Ari’s team spearheaded efforts that lead to Memorial Sloan-Kettering receiving the 2012 INFORMS Prize, awarded by the Institute for Operations Research and the Management Sciences in recognition of organizations that have “repeatedly applied the principles of OR/MS in pioneering, varied, novel, and lasting ways.” He initiated MSKCC’s collaboration with IBM to adapt IBM’s Watson technology for oncology and to create an adaptable, evidence-based clinical decision support system.

Ari is now leading MSK's Knowledge Engine Initiative, with a goal of building a fully-integrated analytics platform that will make insights from the treasure trove of MSK data immediately accessible for clinicians and clinical researchers.

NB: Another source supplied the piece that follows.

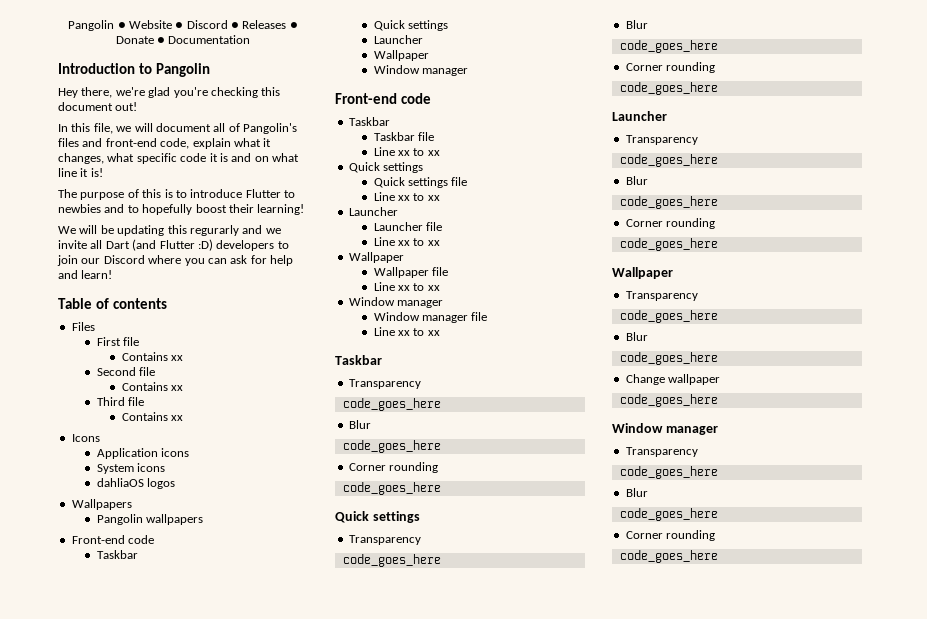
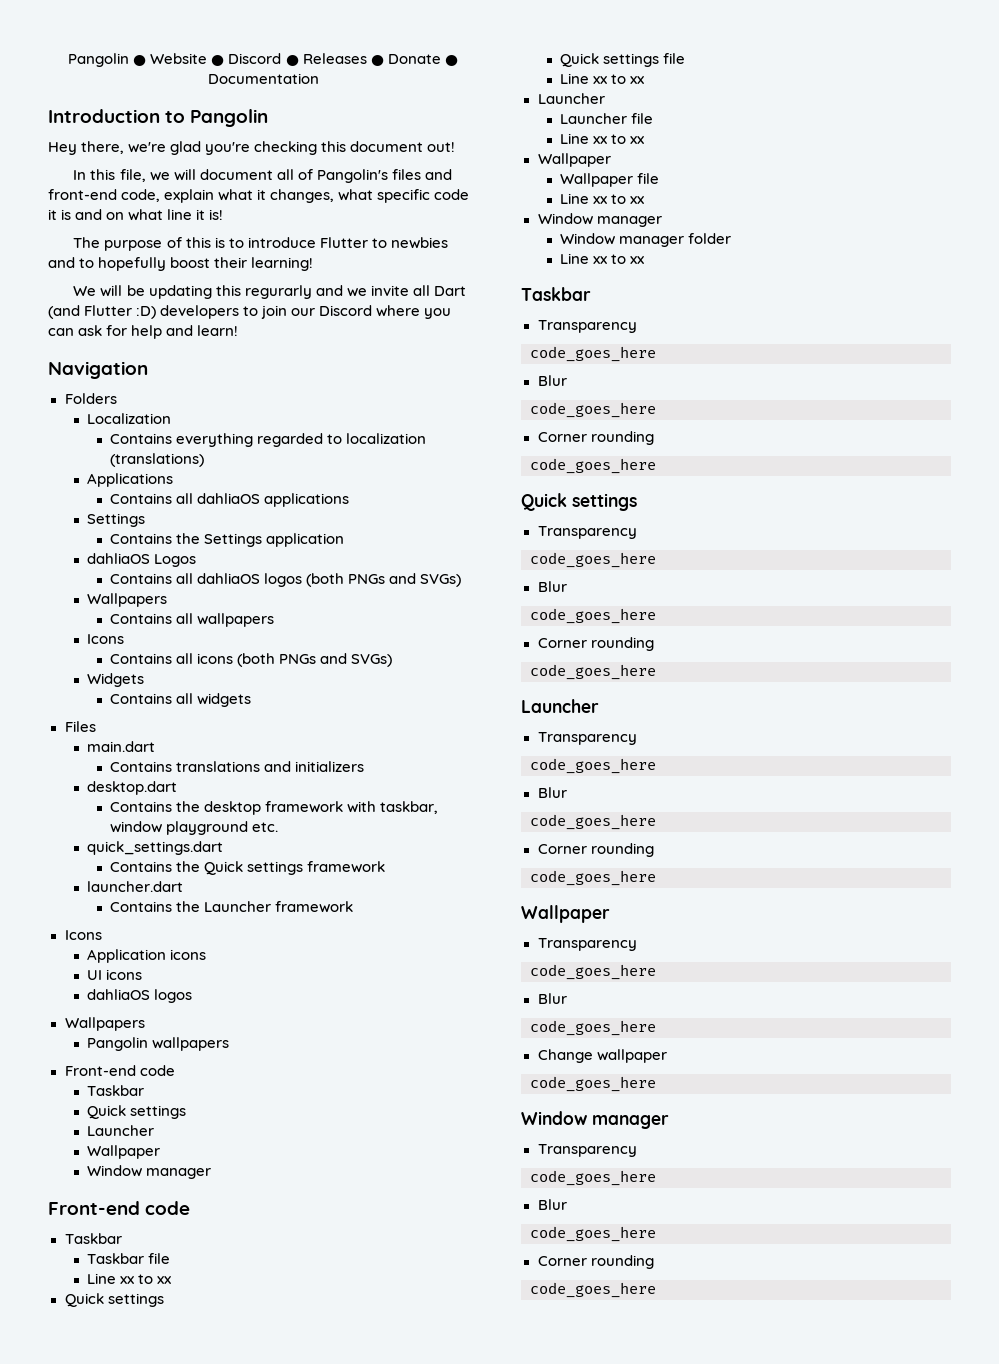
[58,298,167,309] Table of contents -> [48,361,148,379] [64,393,117,404] [87,413,172,424] [110,433,427,447] [110,453,205,467] [87,473,174,487] [110,493,350,507] [87,513,146,527] [110,533,345,547] [87,553,197,567] [110,573,462,587] [87,593,168,607] [110,613,275,627] [87,634,125,644] [110,653,393,667] [87,673,145,687] [110,693,252,707] Navigation // Folders // Localization // Contains everything regarded to localization (translations) // Applications // Contains all dahliaOS applications // Settings // Contains the Settings application // dahliaOS Logos // Contains all dahliaOS logos (both PNGs and SVGs) // Wallpapers // Contains all wallpapers // Icons // Contains all icons (both PNGs and SVGs) // Widgets // Contains all widgets
[96,337,140,346] [121,352,184,361] [96,367,156,376] [121,382,184,391] [96,397,145,406] [121,412,184,421] First file // Contains xx // Second file // Contains xx // Third file // Contains xx -> [87,741,156,752] [110,761,365,772] [87,781,178,795] [110,801,439,815] [110,821,279,835] [87,841,224,855] [110,861,386,875] [87,881,184,892] [110,901,354,913] main.dart // Contains translations and initializers // desktop.dart // Contains the desktop framework with taskbar, window playground etc. // quick_settings.dart // Contains the Quick settings framework // launcher.dart // Contains the Launcher framework
[96,464,134,474] System -> [87,970,103,980] UI
[471,312,488,321] file -> [688,233,732,244] folder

Ari holds an MBA from Yale University, with coursework towards a PhD in Financial Economics. His undergraduate degree is from the University of Michigan in Russian, Mandarin and Development Economics.



January 29th, Day 3

9:40 AM Managing the Shift from Big Data Analytics to Data Products

"One-off" data science models can be helpful in answering "one-off" questions. However, in most large organizations, the same questions can be repeated over and over, only with varying inputs and parameters. In these circumstances, data science models that are focused on a single expression of a problem are inefficient. Under these circumstances, one-off models should be replaced by robust, flexible data products that allow the end user to ask many different permutations of a similar inquiry. At Memorial Sloan Kettering (MSK), one of these products recently released across all MSK sites is a tool for intuitively searching clinical trials using natural language and for matching patients to these trials using similarity algorithms.

Topics discussed will include:
 
  • When is a data product appropriate?
  • What does a data product team look like?
  • How does a data product team interact with other parts of the organization?